- [Source document]:
We also note that some nodes that have low centrality (i.e., low degree and betweenness values) but higher altitude and are closer to a river, seemingly unimportant in a 2D network, are the last line of defense against a collapse of the whole network into several smaller connected components (see Fig. 4, Supplementary Figs. 7 and 8). This finding contrasts with the common understanding and existing disaster risk reduction practices, which tend to focus and invest much more on nodes considered important with higher centrality. Why the unimportant nodes become the last straw that breaks the camels back and how these nodes combine with damage patterns to trigger abrupt systematic malfunctions call for more research in the broad field of disaster risk science. Comparing the affected population between China and the US (see Supplementary Fig. 10 and Supplementary Note 2 for details), we find that more highly populated counties are affected by floods more in China than in the US; counties with an extremely high population density ([95, 100] percentile) are more likely to be directly affected by floods in China; and more people are indirectly affected by floods in China. All these findings indicate that flood mitigation will be more challenging in China than in the US.

Floods are typical 3D disturbances. The coupling of floods with infrastructure systems, which are usually 3D, will create unique damage patterns. For example, road segments in a low-lying area will be submerged by water while those at high altitude may remain intact in the event of flooding. The coupling may also contribute to waterlogging after storms, a problem with which many modern cities are struggling. The mechanism of this coupling of two 3D systems should be explored in future research.

When networked critical infrastructure systems, such as transportation systems and power grids, are disturbed by floods, knowing the temporal-spatial properties of direct, indirect, and total failures is essential for risk assessment and reduction. If we find universal features of failures due to floods, we can use them to optimize the planning and design of networked critical infrastructure systems. The proposed integrated approach that we have applied to floods can also be applied to other realistic spatial disturbances, including tropical cyclones, tornadoes, and debris flows.

- [Listed records]:
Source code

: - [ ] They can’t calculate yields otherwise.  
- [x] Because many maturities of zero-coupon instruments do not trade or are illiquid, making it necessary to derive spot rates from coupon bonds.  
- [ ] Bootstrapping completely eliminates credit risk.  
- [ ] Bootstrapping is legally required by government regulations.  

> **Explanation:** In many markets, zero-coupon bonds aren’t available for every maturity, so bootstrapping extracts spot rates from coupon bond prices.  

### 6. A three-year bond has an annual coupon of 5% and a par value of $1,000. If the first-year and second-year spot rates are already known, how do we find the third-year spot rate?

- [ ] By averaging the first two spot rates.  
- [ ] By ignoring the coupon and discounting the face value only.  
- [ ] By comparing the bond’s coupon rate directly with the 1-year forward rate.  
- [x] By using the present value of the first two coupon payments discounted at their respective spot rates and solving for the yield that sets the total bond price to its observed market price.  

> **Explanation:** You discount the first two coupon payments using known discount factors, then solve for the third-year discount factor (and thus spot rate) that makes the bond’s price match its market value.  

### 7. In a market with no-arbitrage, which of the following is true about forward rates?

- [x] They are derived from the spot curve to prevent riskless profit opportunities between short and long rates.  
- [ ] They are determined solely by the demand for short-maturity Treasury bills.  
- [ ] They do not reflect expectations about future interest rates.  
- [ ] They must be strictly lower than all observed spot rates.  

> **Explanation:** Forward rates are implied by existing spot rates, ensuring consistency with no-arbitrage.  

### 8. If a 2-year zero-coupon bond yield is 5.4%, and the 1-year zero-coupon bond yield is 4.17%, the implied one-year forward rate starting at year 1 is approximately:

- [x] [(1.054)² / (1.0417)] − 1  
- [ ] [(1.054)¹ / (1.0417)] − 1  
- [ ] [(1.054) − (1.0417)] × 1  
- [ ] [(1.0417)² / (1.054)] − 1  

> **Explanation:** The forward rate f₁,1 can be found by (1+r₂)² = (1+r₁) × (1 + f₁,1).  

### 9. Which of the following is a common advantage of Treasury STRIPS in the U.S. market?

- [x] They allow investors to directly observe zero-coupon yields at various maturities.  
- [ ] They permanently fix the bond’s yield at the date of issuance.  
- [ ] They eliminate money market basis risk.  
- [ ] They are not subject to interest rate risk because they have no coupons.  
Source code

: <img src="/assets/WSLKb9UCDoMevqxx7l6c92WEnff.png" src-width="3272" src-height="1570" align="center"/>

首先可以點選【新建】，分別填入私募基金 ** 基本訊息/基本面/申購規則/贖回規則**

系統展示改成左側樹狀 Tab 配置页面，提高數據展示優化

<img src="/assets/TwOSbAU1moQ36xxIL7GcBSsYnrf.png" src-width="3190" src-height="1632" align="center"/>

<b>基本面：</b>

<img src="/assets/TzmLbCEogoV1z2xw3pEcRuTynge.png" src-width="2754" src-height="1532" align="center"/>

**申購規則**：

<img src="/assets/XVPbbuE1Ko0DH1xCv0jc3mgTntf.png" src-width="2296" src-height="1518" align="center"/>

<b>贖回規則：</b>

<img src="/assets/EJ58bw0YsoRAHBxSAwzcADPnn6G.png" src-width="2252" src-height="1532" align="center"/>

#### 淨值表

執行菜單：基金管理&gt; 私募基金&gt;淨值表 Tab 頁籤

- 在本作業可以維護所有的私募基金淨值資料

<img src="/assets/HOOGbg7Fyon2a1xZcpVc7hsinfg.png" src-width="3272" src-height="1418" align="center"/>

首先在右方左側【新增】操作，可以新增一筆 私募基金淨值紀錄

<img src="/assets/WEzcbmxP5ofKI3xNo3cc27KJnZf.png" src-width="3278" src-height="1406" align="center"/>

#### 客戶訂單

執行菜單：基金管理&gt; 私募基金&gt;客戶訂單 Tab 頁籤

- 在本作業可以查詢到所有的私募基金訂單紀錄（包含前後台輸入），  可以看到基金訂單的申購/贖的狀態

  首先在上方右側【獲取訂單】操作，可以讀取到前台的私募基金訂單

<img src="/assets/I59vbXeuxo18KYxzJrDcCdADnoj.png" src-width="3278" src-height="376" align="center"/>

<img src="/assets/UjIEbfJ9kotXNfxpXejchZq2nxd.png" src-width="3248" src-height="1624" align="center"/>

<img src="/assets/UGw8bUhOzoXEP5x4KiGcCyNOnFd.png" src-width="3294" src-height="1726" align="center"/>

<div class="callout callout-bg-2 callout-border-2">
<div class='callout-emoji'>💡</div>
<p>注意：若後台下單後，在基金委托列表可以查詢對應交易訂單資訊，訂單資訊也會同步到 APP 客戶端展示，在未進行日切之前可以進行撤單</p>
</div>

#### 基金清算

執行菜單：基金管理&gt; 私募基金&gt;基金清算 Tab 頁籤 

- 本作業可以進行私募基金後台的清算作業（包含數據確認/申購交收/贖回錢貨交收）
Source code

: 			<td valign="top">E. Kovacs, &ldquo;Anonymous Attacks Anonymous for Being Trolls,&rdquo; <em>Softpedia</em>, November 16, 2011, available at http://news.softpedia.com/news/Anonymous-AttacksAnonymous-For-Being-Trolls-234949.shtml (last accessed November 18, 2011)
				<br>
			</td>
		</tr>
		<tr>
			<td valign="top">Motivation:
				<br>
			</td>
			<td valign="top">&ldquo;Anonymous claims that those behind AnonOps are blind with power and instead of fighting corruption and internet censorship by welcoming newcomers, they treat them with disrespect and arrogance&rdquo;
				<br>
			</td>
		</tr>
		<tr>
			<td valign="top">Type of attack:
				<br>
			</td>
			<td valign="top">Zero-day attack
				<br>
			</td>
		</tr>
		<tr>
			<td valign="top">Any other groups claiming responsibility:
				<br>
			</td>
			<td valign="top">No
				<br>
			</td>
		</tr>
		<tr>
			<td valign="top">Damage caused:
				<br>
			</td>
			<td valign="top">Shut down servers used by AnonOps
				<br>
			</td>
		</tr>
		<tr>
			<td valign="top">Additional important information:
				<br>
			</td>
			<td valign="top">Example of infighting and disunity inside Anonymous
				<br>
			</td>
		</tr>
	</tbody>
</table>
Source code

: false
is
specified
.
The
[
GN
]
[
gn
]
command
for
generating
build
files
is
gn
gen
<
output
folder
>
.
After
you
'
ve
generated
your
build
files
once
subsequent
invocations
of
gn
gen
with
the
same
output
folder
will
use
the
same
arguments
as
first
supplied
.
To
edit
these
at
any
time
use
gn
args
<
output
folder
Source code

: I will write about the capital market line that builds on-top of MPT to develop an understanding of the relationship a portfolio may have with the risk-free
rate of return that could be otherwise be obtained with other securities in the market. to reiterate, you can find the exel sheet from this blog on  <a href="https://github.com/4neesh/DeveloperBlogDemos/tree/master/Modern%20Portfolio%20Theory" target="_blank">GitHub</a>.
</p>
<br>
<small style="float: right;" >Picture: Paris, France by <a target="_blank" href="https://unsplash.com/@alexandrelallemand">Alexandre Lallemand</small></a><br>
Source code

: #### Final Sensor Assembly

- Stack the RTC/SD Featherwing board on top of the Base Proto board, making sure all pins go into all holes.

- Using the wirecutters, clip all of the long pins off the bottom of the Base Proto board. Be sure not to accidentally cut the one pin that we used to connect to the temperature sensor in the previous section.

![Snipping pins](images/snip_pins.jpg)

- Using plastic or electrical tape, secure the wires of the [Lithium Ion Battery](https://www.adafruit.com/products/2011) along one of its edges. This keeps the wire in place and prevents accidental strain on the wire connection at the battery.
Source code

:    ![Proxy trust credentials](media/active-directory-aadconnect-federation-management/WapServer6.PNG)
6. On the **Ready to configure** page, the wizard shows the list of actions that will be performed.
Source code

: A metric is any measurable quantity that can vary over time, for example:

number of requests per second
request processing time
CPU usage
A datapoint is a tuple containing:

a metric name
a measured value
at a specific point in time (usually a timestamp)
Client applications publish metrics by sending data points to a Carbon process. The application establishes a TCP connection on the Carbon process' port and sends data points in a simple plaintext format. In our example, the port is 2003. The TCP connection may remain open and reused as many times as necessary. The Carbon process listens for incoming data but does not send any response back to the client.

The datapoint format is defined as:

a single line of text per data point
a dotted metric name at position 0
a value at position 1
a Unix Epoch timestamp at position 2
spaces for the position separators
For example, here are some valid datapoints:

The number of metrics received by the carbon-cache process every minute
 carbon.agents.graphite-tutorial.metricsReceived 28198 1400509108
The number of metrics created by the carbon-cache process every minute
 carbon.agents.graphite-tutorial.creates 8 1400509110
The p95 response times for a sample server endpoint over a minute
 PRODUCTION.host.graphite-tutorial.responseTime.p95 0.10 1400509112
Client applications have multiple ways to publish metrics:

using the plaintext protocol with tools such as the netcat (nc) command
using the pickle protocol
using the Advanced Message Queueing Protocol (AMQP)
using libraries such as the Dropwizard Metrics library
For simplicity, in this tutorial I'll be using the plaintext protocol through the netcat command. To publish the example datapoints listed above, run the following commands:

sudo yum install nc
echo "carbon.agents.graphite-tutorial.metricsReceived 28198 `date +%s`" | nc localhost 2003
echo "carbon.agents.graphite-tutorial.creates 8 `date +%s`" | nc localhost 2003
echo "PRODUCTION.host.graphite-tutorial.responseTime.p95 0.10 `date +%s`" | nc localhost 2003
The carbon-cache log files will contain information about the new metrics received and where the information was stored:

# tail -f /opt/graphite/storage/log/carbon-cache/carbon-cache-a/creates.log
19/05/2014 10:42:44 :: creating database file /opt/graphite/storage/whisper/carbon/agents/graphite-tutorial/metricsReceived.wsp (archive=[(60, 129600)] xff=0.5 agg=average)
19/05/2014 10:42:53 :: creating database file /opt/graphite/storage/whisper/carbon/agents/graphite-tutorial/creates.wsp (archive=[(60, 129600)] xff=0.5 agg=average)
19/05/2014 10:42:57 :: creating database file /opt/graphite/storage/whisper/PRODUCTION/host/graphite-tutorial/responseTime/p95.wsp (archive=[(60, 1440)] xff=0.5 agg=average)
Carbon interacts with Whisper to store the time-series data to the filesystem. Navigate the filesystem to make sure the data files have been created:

- [Things to do]:
**1)** According to the passage on floods and infrastructure networks, why will flood mitigation be more challenging in China than in the US? Answer in one to three sentences.
**2)** Could you carry on the passage on floods and infrastructure networks past its final sentence, which applies the approach to other spatial disturbances?
The data aren't needed for these tasks.

- [Task-by-task answers]:
**1)** More highly populated counties are affected by floods in China than in the US, and counties with extremely high population density (the [95, 100] percentile) are more likely to be directly affected there. More people are also indirectly affected by floods in China.

**2)**
Methods

Data and pre-processing

All data sets used in this analysis are publicly available. The boundary of study areas in China and the US are respectively collected from the National Geomatics Center of China (http://www.ngcc.cn/) and United States Census Bureau (https://www.census.gov/geo/maps-data/data/cbf/cbf_counties.html). The digital elevation model (DEM) and the river network of the study areas are extracted from HydroSHEDS (https://hydrosheds.cr.usgs.gov/). The population density is taken from the Gridded Population of the World, Version 4 (GPWv4) (http://sedac.ciesin.columbia.edu/data/collection/gpw-v4). The maximum observed flooding caused by Hurricane Harvey is collected from the Dartmouth Flood Observatory data sets (http://floodobservatory.colorado.edu/Events/2017USA4510/2017USA4510.html). We collect information of road closures reported by TranStar and flooded streets (road segments) via public media53 in Houston from https://www.chron.com/news/houston-weather/hurricaneharvey/article/These-are-the-roads-that-are-closed-in-Houston-12003482.php.

We select five types of major road and four types of highway link from OpenStreet data sets (https://www.openstreetmap.org) as our road data sets (as shown in Supplementary Table 4). After importing these road data sets (in shapefile format), we use geographical information system software including ArcGIS to obtain the starting point and ending point of each road segment. After removing duplicates, these starting and ending points can be seen as road intersections and are abstracted as nodes. We build an edge between two nodes if and only if one of the nodes is the starting point of a road segment and the other node is the ending point of the same road segment. We finally obtain the road network to represent the road system. We thus use networks to represent road systems in China and the US, after representing road intersections as nodes and road segments as edges. The road network in China contains 1,143,837 nodes and 944,600 major links, and its giant component has 329,802 nodes. The US road network contains 2,231,327 nodes and 2,191,289 links, and its giant component has 1,590,077 nodes. To ensure the connectivity of the entire road system, we use the giant connected component of a road network to represent the road system.

We use the CaMa-flood model to simulate flood events. The source codes, executable scripts, global river map, and regionalization tools for the CaMa-flood model are available at http://hydro.iis.u-tokyo.ac.jp/yamadai/cama-flood/index.html. The methods of producing input runoffs for the CaMa-flood model are described in Methods and MATLAB code for producing these input runoffs is available at a GitHub repository (https://github.com/wpwang90/IAERCURNetworks). We obtain a flood inundation depth map from the CaMa-flood outputs and use the ArcGIS extract tool to extract the inundation depth of road nodes from this inundation depth map. The MATLAB code for format conversion from the binary file resulting from the CaMa-flood model to GeoTIFF is available at a GitHub repository (https://github.com/wpwang90/IAERCURNetworks).

We use geodata from Google Maps to map the road nodes in our study areas after calling functions from ggmap (an R package)56.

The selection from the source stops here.